Single residue AAV capsid mutation improves transduction of photoreceptors in the Abca4(-/-) mouse and bipolar cells in the rd1 mouse and human retina ex vivo.
De Silva SR., Charbel Issa P., Singh MS., Lipinski DM., Barnea-Cramer AO., Walker NJ., Barnard AR., Hankins MW., MacLaren RE.
Gene therapy using adeno-associated viral (AAV) vectors for the treatment of retinal degenerations has shown safety and efficacy in clinical trials. However, very high levels of vector expression may be necessary for the treatment of conditions such as Stargardt disease where a dual vector approach is potentially needed, or in optogenetic strategies for end-stage degeneration in order to achieve maximal light sensitivity. In this study, we assessed two vectors with single capsid mutations, rAAV2/2(Y444F) and rAAV2/8(Y733F) in their ability to transduce retina in the Abca4(-/-) and rd1 mouse models of retinal degeneration.
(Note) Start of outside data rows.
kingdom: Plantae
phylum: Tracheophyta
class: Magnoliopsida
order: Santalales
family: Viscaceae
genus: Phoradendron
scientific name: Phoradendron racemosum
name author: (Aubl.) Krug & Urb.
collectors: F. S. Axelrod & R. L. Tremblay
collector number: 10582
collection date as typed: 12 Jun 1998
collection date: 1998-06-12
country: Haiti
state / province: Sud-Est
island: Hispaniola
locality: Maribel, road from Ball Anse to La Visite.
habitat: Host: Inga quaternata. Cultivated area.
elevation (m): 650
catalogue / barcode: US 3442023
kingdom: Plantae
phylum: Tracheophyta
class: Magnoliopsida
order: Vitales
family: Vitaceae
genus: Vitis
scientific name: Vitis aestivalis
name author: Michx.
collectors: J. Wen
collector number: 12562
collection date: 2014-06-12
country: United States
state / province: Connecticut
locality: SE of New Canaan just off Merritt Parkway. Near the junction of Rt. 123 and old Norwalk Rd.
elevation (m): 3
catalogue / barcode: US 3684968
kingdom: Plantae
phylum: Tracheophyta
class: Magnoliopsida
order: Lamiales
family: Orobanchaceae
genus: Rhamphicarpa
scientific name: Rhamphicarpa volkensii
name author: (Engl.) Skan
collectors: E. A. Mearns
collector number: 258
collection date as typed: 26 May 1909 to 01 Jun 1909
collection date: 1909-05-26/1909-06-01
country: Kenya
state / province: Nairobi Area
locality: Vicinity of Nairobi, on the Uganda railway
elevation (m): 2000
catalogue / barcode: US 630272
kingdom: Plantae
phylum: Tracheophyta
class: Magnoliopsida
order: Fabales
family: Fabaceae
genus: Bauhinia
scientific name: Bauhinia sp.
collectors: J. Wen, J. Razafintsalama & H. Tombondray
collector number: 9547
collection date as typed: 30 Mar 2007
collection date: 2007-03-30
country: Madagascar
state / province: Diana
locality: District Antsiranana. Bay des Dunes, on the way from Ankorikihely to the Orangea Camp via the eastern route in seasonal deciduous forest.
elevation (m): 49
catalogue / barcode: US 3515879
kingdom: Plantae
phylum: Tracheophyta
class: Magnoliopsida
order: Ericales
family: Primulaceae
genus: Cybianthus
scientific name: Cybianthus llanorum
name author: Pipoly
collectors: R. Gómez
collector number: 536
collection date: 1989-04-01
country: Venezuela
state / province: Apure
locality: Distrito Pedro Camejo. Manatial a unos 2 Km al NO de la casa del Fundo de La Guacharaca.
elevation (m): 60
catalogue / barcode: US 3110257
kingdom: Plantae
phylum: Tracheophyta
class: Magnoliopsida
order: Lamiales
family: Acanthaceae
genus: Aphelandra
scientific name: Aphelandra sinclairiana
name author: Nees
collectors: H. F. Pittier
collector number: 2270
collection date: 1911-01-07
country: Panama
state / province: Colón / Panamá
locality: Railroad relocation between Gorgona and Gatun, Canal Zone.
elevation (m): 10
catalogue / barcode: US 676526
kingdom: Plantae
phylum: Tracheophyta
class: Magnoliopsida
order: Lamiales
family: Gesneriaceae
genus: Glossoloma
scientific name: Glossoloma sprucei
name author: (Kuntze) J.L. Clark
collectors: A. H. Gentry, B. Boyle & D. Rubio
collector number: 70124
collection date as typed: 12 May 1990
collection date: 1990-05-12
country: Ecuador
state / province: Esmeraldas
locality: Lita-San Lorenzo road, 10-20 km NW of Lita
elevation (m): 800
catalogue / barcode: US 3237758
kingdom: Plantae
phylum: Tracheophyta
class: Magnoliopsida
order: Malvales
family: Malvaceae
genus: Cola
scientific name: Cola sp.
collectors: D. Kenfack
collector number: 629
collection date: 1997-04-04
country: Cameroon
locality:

We noted significantly increased photoreceptor transduction using rAAV2/8(Y733F) in the Abca4(-/-) mouse, in contrast to previous work where vectors tested in this model have shown low levels of photoreceptor transduction. Bipolar cell transduction was achieved following subretinal delivery of both vectors in the rd1 mouse, and via intravitreal delivery of rAAV2/2(Y444F). The successful use of rAAV2/8(Y733F) to target bipolar cells was further validated on human tissue using an ex vivo culture system of retinal explants. Capsid mutant AAV vectors transduce human retinal cells and may be particularly suited to treat retinal degenerations in which high levels of transgene expression are required.